A refuge from the other sex, albeit in somewhat grander environs and with a brandy after dinner to boot.
And you've got to wonder why Szoke doesn't also declare war on the women-only Lyceum Club, just a short walk from the Athenaeum.
For some reason the sight of rich women enjoying each other's company seems natural and social, but the sight of rich men doing the same seems sinister and evidence of a conspiracy.
Sally Morrell is arguing that sex distinctions do matter in our lives. That there are times when we enjoy the company of the opposite sex, but also times when we interact in a different way with our own sex.
She is arguing that this is a natural, ongoing, ineradicable, positive aspect of life which does not need to be suppressed.
In accepting sex distinctions as a natural and positive aspect of life, she has no need to explain them as an assertion of superior identity by one group over another, as left-liberals commonly do. So she doesn't assume that when a group of men socialise together, that they are acting to enforce an unjust power structure over women.
She therefore doesn't resort to the usual double-standard in which it's considered alright, or even liberating, for women to socialise or interact together, but thought dangerously illegitimate for men to do so. (Why "liberating" for women? Presumably, in socialising or interacting together separately from men, they are held to be escaping male control and male power - this is the very negative understanding of sex distinctions which leads to the retention of women-only groups, such as schools, sports clubs, gyms and girl guides, but to a voluntary or sometimes compulsory shift to unisex membership for previously male groups.)
I would add one further argument to those made by Sally Morrell. It's particularly important that young men experience masculine, and therefore masculinising, environments. Without this, it's more difficult for boys and young men to develop the strength of character and resilience they need to shoulder the burdens that will be placed on them in their adult lives. It's of considerable personal benefit to women if their fathers, husbands and sons cope well in life. So women, too, have an interest in maintaining male only spaces in society.
There's been one other setback to the liberal programme of making sex distinctions not matter. A couple of years ago I noticed that even feminists were returning to traditionally feminine pursuits:
It seems to me that the more that such feminist women reject femininity in theory, the more that they attempt to bolster it in practice. How else can you explain the feminist craze for the most feminine of interests, such as knitting, sewing, decorating, flowers and kittens.

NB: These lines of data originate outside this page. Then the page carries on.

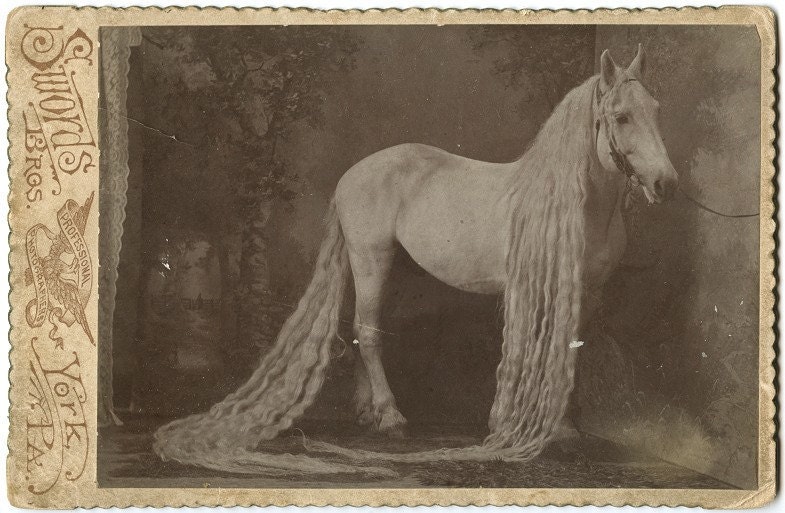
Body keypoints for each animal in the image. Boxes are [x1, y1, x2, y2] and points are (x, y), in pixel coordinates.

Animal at [153, 44, 678, 474]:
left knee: (364, 329)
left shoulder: (589, 291)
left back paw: (368, 413)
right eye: (621, 116)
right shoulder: (527, 289)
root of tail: (351, 175)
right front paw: (507, 424)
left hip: (395, 270)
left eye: (656, 110)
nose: (666, 184)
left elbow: (572, 349)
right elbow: (524, 351)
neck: (580, 206)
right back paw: (390, 418)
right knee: (368, 331)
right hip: (370, 259)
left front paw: (565, 431)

Kate herself lists her primary interest as knitting; Mindy makes quilts; Laura likes baking and kittens; and Janet likes to sew pink clothes for her daughter. Janet, in fact, runs one website about her passion for laundry and another about her love for motherhood, her daughter, flowers, gardens and sewing.
This return to feminine interests has now become a recognised social trend. In a feature column in the Melbourne Herald Sun, Kylie Hanson writes:
For so long, the feminist movement made housewife a dirty word ...
We were proud not to cook, and shrugged our suit-clad shoulders when confronted with a sewing machine ...
It was dubbed progress ... But what women realised was that turning our backs on domesticity wasn't the easy answer.
Now, younger women are returning to the so-called domestic crafts: sewing, cooking, knitting and gardening.
Doesn't this trend suggest that sex distinctions are more deeply ingrained than liberals suppose? Why else would even the most "progressive" women take up traditionally feminine interests? It's not as if the current generation of women have been socialised to sew and to bake. Nor do they lack alternative pathways. But still they return to the traditionally feminine.
Why would they do so if the feminine only exists artificially to oppress them? Isn't it more likely that women are naturally oriented to some degree to what is distinctly feminine?
The evidence suggests that sex distinctions do matter and should be accepted as playing a meaningful role in society.